A Data Science Central Community
Machine learning automatically recognizes complex, previously unknown, novel, and useful patterns and information in all types of data. Data driven algorithms are the wave of the future and their results improve as the amount of data increases. Machine learning algorithms are used in search engines, image analysis, multimedia database retrieval, bioinformatics, industrial automation, speech recognition, and many other fields. This survey course covers the concepts and principles of a large variety of data mining methods, equips you with a working knowledge of these techniques and prepares you to apply them to real problems.
The statistical programming language R is used to implement machine learning algorithms. The instructor will introduce the R language by presenting examples from data exploration, graphics, and statistical analysis. The course covers supervised learning concepts, which require labeled training data. The supervised techniques include various types of linear regression, decision trees, k-nearest neighbors, Naive Bayes, support vector machines and ensemble methods. Unsupervised machine learning including clustering techniques and other advanced topics will be covered in separate follow-up courses.
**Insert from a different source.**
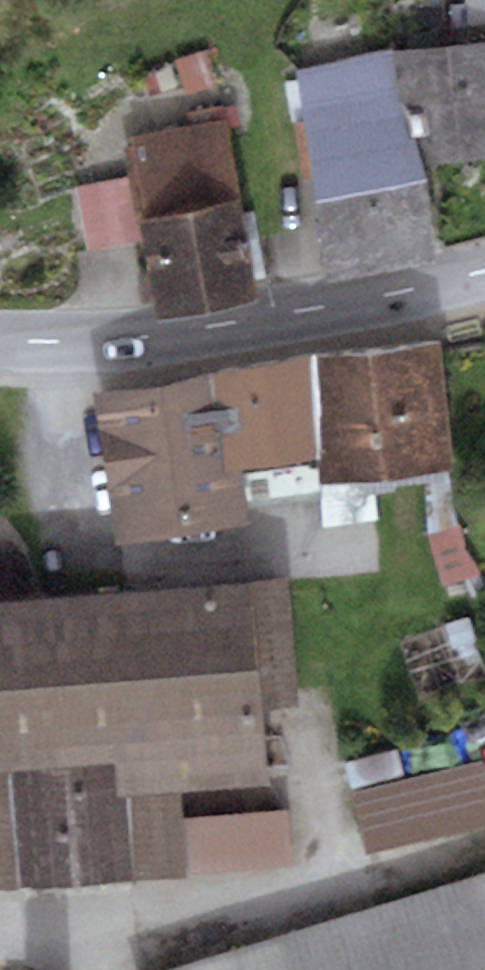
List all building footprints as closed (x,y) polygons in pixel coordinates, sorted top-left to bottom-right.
[(424,165),(484,155),(484,42),(454,47),(389,48),(424,165)] [(424,165),(389,48),(297,70),(318,199),(326,274),(433,256),(428,179),(424,165)] [(207,50),(176,60),(187,93),(218,83),(207,50)] [(242,127),(238,103),(185,112),(187,127),(132,136),(145,219),(139,220),(143,241),(155,317),(258,300),(229,129),(242,127)] [(126,177),(76,186),(88,251),(143,241),(139,220),(134,221),(126,177)] [(317,356),(324,484),(376,478),(425,473),(449,470),(454,469),(441,339),(317,356)] [(324,496),(324,484),(317,356),(207,372),(161,388),(93,394),(115,545),(246,525),(244,503),(324,496)] [(449,470),(425,473),(427,533),(445,588),(479,575),(458,525),(449,470)] [(376,478),(324,484),(324,496),(326,527),(380,521),(376,478)] [(0,600),(0,891),(288,865),(283,810),(180,819),(178,794),(272,786),(266,713),(302,710),(289,575),(0,600)] [(396,747),(345,761),(352,789),(404,775),(396,747)] [(354,797),(371,856),(484,825),(484,779),(480,762),(354,797)] [(184,969),(484,969),(484,878),(184,969)]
Students will complete a data mining project using the supervised algorithms learned in class. You are expected to be moderately proficient in computer programming and to have an elementary level background in probability, statistics, linear algebra, and calculus. The R language will be used for class examples and homework assignments. Some prior knowledge of R is helpful. The instructor will provide additional reference study materials on math and statistics for those who need a refresher. These will not be reviewed in class.
Skills Needed: Moderate level of computer programming proficiency, elementary understanding of probability, statistics, linear algebra, and calculus.